In recent years, there are many situations that require sensor systems such as a need for, due to the spread of networks, personal authentication to avoid security risks, automatic operation of vehicles, and the spread of a so-called “internet of things” (IOT). There are many kinds of sensors and a variety of information detected thereby. One of them is a method for obtaining information by irradiating a target with light from a light source and receiving information from reflected light. For example, a pattern recognition sensor and an infrared radar are provided.
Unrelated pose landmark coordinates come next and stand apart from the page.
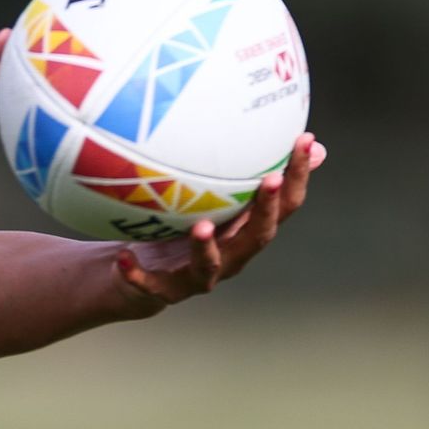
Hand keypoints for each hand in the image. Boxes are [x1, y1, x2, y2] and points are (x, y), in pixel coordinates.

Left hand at [116, 132, 326, 307]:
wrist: (143, 281)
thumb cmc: (182, 231)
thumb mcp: (213, 203)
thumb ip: (239, 176)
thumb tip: (292, 138)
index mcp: (245, 232)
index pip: (282, 206)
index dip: (297, 177)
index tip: (305, 141)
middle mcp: (230, 256)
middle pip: (257, 236)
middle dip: (267, 209)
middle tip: (271, 179)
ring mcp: (199, 276)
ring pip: (209, 265)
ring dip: (206, 246)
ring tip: (201, 226)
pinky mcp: (164, 290)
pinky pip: (150, 284)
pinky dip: (137, 273)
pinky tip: (122, 257)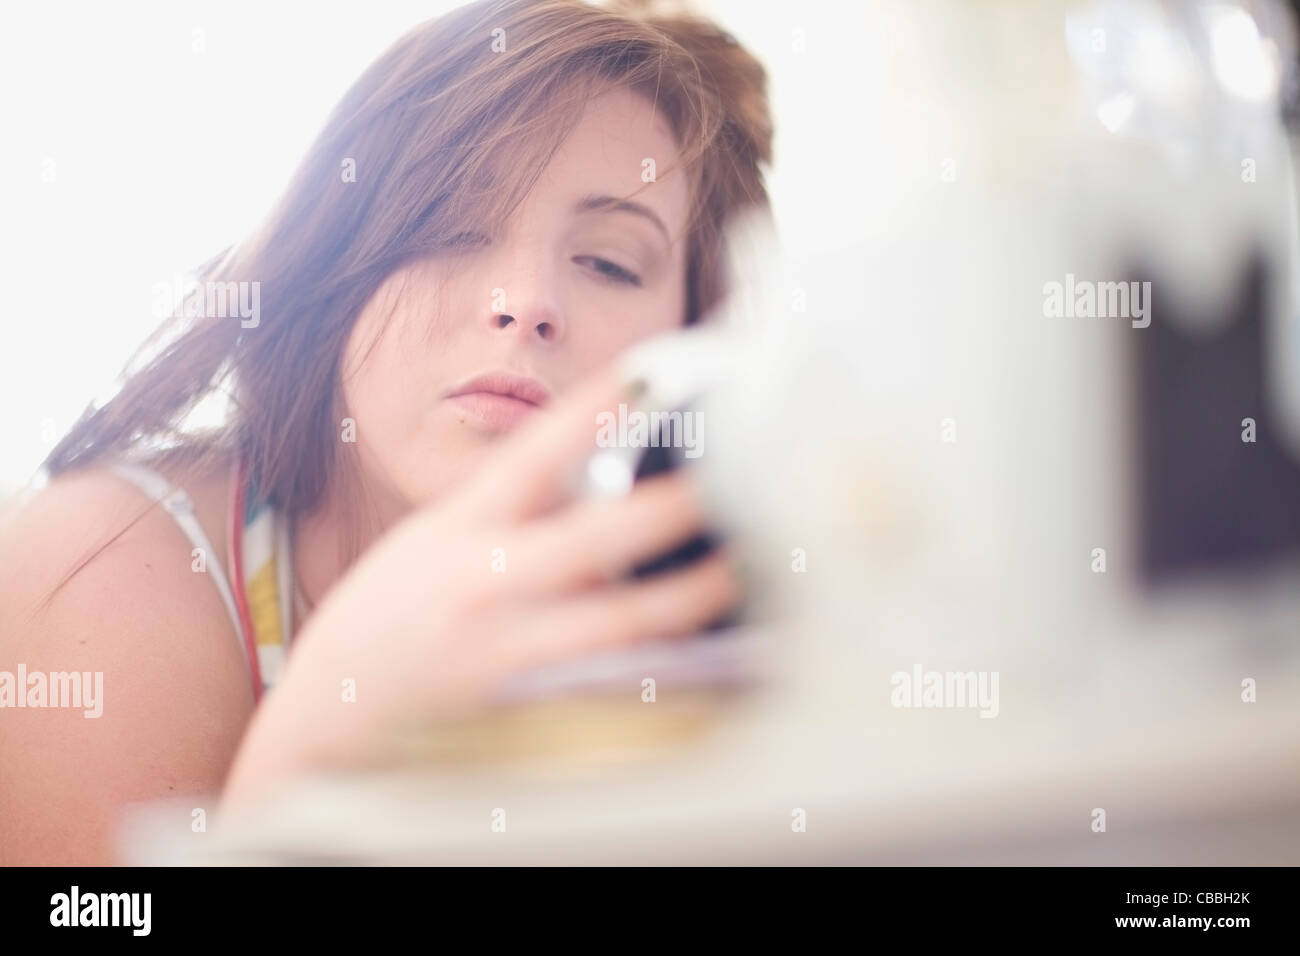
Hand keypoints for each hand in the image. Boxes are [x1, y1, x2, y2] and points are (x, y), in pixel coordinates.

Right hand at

As the light source of the sensors, light having features tailored to the intended application, which are wavelength distribution, luminance and profile, is used. As the wavelength of the light, visible light to infrared light are used often. Especially, infrared light is widely used since it is characterized by being resistant to the influence of outside light, being invisible, and making it possible to observe the slight inside of a target. For the type of the light source, a LED light source and a laser light source are used often. For example, to detect a distant place, a laser light source is preferably used, which is small in light spread. To detect a relatively near place or irradiate a relatively wide region, an LED light source is preferably used.
The size and shape of a target irradiation region is not always consistent with the spread (profile) of light from a light source. In this case, it is necessary to regulate the shape of the light by a diffuser plate, lens, shield plate, etc. Recently, a so-called light shaping diffuser (LSD) was developed, which is a diffuser plate that can shape the shape of light to some extent.
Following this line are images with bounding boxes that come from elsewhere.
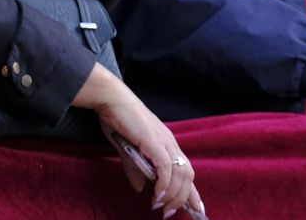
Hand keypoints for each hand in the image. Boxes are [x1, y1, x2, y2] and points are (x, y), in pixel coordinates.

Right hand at [75, 65, 202, 218]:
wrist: (110, 98)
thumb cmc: (117, 119)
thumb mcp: (127, 150)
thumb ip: (135, 170)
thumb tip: (140, 189)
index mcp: (167, 144)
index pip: (185, 171)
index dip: (192, 192)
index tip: (195, 210)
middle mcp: (170, 143)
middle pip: (187, 175)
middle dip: (183, 198)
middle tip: (170, 213)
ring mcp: (164, 141)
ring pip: (179, 173)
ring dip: (172, 194)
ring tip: (161, 207)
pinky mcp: (154, 141)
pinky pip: (165, 167)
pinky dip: (164, 184)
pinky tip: (156, 195)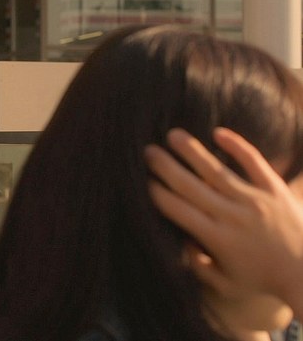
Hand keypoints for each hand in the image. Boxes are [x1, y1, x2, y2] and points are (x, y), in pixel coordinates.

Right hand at [144, 127, 302, 313]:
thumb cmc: (263, 280)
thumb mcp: (226, 285)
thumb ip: (199, 267)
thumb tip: (182, 241)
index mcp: (217, 239)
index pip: (177, 210)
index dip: (156, 193)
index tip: (142, 180)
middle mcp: (233, 216)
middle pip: (190, 186)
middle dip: (165, 167)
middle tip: (147, 151)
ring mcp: (256, 201)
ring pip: (216, 170)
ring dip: (192, 151)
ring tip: (173, 134)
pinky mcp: (276, 190)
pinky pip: (254, 163)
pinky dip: (237, 146)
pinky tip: (218, 132)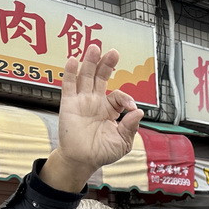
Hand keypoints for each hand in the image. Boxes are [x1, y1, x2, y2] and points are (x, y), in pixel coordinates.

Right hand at [43, 44, 143, 191]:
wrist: (83, 160)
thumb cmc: (103, 152)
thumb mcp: (122, 142)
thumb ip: (130, 126)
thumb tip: (139, 111)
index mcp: (110, 110)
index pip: (118, 96)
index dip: (126, 98)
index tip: (131, 107)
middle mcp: (96, 102)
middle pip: (101, 77)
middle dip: (107, 64)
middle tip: (113, 52)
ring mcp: (82, 101)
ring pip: (85, 77)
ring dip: (90, 62)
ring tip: (94, 47)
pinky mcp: (68, 104)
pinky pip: (69, 85)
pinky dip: (70, 72)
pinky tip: (73, 60)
As another light shaping method, a diffractive optical element (DOE) is provided, which utilizes a diffraction phenomenon that is observed when light passes through an area where materials with different refractive indices are periodically arranged. The DOE is basically designed with respect to a single wavelength of light and, in theory, it can shape light in an almost desired shape. With the above-mentioned LSD, the intensity of light in an irradiation region has a Gaussian distribution. Meanwhile, the DOE can control the uniformity of light distribution in an irradiation region. Such a characteristic of the DOE is advantageous in increasing efficiency by reducing light irradiation to an unnecessary region, and in downsizing a device by, for example, decreasing the number of light sources (for example, see Patent Document 1, etc.)
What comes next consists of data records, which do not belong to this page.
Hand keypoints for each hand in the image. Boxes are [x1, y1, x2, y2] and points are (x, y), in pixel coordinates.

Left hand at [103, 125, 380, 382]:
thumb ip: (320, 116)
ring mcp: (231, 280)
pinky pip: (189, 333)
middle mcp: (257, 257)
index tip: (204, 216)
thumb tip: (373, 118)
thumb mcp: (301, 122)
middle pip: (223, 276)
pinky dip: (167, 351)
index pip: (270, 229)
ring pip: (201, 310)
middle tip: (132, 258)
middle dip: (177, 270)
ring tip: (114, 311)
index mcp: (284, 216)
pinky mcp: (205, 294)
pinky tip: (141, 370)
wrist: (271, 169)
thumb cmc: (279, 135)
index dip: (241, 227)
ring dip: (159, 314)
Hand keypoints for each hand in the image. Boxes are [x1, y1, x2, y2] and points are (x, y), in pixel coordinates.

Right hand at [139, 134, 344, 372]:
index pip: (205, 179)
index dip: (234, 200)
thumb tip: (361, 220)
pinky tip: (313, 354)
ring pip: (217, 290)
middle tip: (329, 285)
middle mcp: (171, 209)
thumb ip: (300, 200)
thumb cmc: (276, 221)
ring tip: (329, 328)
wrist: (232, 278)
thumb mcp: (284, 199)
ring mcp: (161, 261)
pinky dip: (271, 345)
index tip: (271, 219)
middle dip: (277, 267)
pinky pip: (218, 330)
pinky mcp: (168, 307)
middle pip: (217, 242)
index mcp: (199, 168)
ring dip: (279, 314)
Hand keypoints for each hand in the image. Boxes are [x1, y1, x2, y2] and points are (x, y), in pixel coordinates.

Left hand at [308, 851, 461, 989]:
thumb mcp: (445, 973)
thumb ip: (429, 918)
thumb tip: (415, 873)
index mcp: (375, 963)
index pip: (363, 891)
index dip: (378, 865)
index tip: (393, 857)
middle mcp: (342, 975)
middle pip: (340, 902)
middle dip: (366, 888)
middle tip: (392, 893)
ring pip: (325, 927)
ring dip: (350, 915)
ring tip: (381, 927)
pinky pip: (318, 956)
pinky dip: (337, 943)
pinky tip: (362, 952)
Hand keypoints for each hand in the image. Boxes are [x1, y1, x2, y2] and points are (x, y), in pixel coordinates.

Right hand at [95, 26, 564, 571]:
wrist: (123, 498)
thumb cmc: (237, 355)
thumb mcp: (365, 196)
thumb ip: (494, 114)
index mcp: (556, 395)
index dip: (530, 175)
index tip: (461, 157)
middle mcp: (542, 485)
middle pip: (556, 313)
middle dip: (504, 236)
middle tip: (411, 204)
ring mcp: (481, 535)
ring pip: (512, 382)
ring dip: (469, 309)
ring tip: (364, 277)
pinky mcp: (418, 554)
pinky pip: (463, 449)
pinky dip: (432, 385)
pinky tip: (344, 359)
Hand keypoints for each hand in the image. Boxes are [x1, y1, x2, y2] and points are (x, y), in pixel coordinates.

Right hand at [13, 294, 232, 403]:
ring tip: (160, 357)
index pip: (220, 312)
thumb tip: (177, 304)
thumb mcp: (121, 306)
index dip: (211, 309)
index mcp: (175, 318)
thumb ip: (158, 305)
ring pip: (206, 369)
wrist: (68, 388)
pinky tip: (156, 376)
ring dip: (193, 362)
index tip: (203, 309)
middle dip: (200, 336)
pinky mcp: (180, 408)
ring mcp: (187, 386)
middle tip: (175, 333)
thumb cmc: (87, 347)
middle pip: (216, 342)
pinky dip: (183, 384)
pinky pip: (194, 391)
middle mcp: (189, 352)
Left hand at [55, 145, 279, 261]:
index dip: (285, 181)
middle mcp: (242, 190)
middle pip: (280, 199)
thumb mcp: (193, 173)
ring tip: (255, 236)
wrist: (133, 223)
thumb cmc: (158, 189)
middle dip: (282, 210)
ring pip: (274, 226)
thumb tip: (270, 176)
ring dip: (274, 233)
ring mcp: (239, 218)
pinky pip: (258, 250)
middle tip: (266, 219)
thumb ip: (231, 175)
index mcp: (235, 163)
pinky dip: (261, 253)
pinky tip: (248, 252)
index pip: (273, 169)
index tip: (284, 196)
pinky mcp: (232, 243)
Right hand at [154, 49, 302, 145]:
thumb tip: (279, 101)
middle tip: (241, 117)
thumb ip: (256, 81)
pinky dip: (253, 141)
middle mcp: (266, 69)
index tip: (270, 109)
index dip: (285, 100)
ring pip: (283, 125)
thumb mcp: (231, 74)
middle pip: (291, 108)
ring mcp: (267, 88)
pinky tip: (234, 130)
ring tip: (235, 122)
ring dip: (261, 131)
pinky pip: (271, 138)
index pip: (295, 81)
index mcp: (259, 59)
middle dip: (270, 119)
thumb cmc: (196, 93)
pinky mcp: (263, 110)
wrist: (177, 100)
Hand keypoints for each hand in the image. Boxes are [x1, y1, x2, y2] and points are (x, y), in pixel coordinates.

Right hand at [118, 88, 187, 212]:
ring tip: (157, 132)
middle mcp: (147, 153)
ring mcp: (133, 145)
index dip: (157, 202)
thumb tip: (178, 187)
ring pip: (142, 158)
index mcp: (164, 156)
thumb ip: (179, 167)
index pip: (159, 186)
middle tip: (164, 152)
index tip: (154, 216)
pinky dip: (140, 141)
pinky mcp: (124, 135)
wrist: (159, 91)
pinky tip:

The DOE is applicable to both a directional light source such as laser and a diffused light source such as LED. The DOE is also applicable to a wide range of wavelengths including ultraviolet light, visible light and infrared light.
The DOE needs nanometer-scale microfabrication. Especially, to diffract a long wavelength of light, it is needed to form a high-aspect-ratio fine shape. Therefore, an electron beam lithography technique using an electron beam, has been used for the production of the DOE. For example, a desired DOE can be obtained as follows: a hard mask and a resist film are formed on a quartz plate, which is transparent in ultraviolet to infrared ranges; a predetermined shape is photolithographically created in the resist by using an electron beam, followed by developing the resist, dry-etching the hard mask, and then dry-etching the quartz, thereby forming a pattern on a surface of the quartz plate; then, the hard mask is removed, thereby obtaining the desired DOE.